Much of Biden’s rhetoric on firearms has centred on his desire to revive the assault weapons ban, which he helped pass as a senator in 1994 but which expired in 2004.

However, Peter Ambler, executive director of Giffords, which delivered its own brief to the White House on Monday, said the ban’s narrow emphasis lessens the need to discuss other important issues such as background check loopholes and the need for investment in community violence reduction.

“Because when you simply mention assault weapons, honestly, you just think about mass shootings. But gun safety solutions are equally crucial to combating crime, intervening in cycles of community violence, addressing suicide, and more,” Ambler explained. Similarly, the coalition’s letter requested that the president utilise his authority “to highlight the scope of this catastrophe.”

Though the president does not appear to have the votes in Congress for an assault weapons ban, the groups argue that Biden has tools at his disposal to further limit the proliferation of these guns in the United States, including fully enforcing the importation ban on foreign-made assault weapons that do not have a “sporting purpose.” As Giffords notes in its memo, the ATF, which oversees gun importation in the United States, “has not conducted a comprehensive review of semiautomatic weapons.”

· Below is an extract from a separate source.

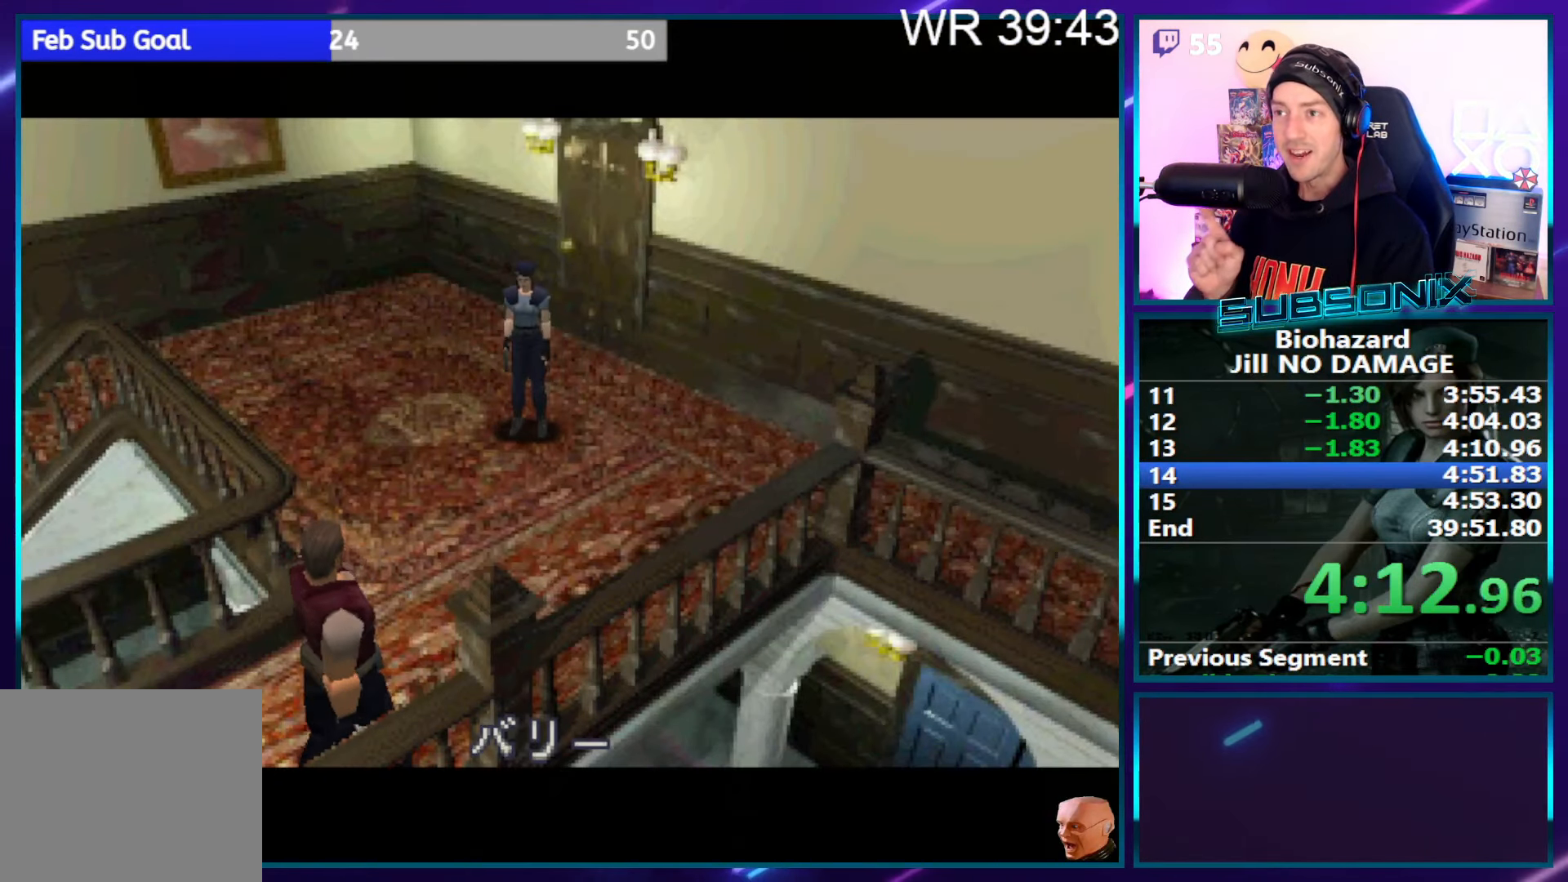
{"buttons": ["DPAD_UP"], "right_stick": "center", "events": []}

The groups are also looking for a White House leader to manage this activity. According to Ambler, the White House, Department of Justice, and ATF are currently working in silos and might benefit from increased capability and collaboration between agencies.

Susan Rice, who heads the White House Domestic Control Council and is responsible for a wide range of problems, is often regarded as the go-to person on gun policy. Stefanie Feldman, a White House policy adviser, also works intensively on the topic. Tuesday’s letter specifically requests that the president establish a federal office of gun violence prevention, which would ensure that someone is “driving this issue every single day,” according to Volsky, who has repeatedly urged the White House to place a gun-policy portfolio under the purview of a cabinet-level aide.

“They have plainly failed thus far,” he remarked. “And so, in light of all the recent tragedies, we’re taking this occasion to urge him not just to ask Congress to do something, but also to do something personally.”